Why Will It Disappoint?
Decentralization isn't a new trend. It's been popping up every few years for the past decades and promising to remake the internet and return to the glorious days of the 90s each time.
When the sentiment about Facebook began to shift in 2010, Diaspora launched as the decentralized answer. A social network not owned by a single entity, deployed on independent nodes, and free of the privacy issues of traditional social networks. Yet it hasn't been very successful and only has 35K active users today.
The concepts and goals behind decentralization have always been noble and valid but they've failed to become mainstream every time for one simple reason: regular people don't care.
Making Them Care
This time around decentralization isn't the core concept, it's monetization. Monetization of everything and promises to reward individuals for their contributions. This time the number of people becoming rich has given regular people a reason to care.
But products marketed solely on the idea of making you rich aren't sustainable. Every project can't be successful, some investments fail. While the promise of wealth lures regular people in, it also lures in people who can't afford failing investments.
If there was zero potential to get rich from an NFT or owning Bitcoin, how many enthusiasts would lose interest?
Those promises are why many web3 products resemble Ponzi schemes. They dangle quick wealth to everyone knowing full well that for some to succeed others must fail.
So if decentralization hasn't been successful before, and monetization isn't possible for everyone, what incentive is there for users to switch? For most web3 products there isn't any. They'll reproduce existing functionality of web2 products with ideals and promises that some value but not enough for the masses. The post-web3 world will likely resemble today's world more than most are ready to admit.
What Will Be The Next Platform?
If web3 isn't going to reshape the world, what will? I think it's almost impossible to predict but we should look at what separated smartphones from the potential platforms that followed.
- New Capabilities
Smartphones popularised hardware and an interface that wasn't widespread before. New hardware and interfaces required the creation of new products and adaptation of old ones. For any product to exist on this new platform it needed to adapt or risk being replaced by newcomers who did. - Accessibility
Smartphones are accessible to everyone. Easy to use but also they were quickly cheap enough that anyone who wanted one could get one. This rapidly increased the userbase and demanded attention from tech giants to adapt their products. And it provided a growing market for new startups to tackle. - Value
The value offered by smartphones to users was immediately obvious. There was nothing else that could theoretically do the same thing. It didn't require users to believe in its ideals to be convinced of its value.

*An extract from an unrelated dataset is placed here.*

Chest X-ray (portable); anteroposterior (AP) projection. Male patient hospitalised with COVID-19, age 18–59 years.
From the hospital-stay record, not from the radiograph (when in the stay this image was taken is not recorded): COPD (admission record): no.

Cryptocurrency fails the latter two criteria. It's not easy to use and not cheap enough for most to get into. The value it offers requires being sold by the vision of the people involved and it doesn't offer new value that other tech can't.
But all past disappointments ultimately led to useful products. Smartwatches weren't the next platform but are a popular product that's useful for health and fitness.
The same will likely be true of crypto and web3. There'll be some niches where web3 products do things better than web2 tech can. It'll be successful there but coexist with the web we know today.
And there's still potential for a real next platform to emerge. Maybe it's already here with VR/AR and it just needs to be more accessible. Maybe it's something that no one is talking about yet. Whatever it is, when it's here, we'll know, and we'll wish we knew earlier. For now, let's not get too carried away with the web3 hype.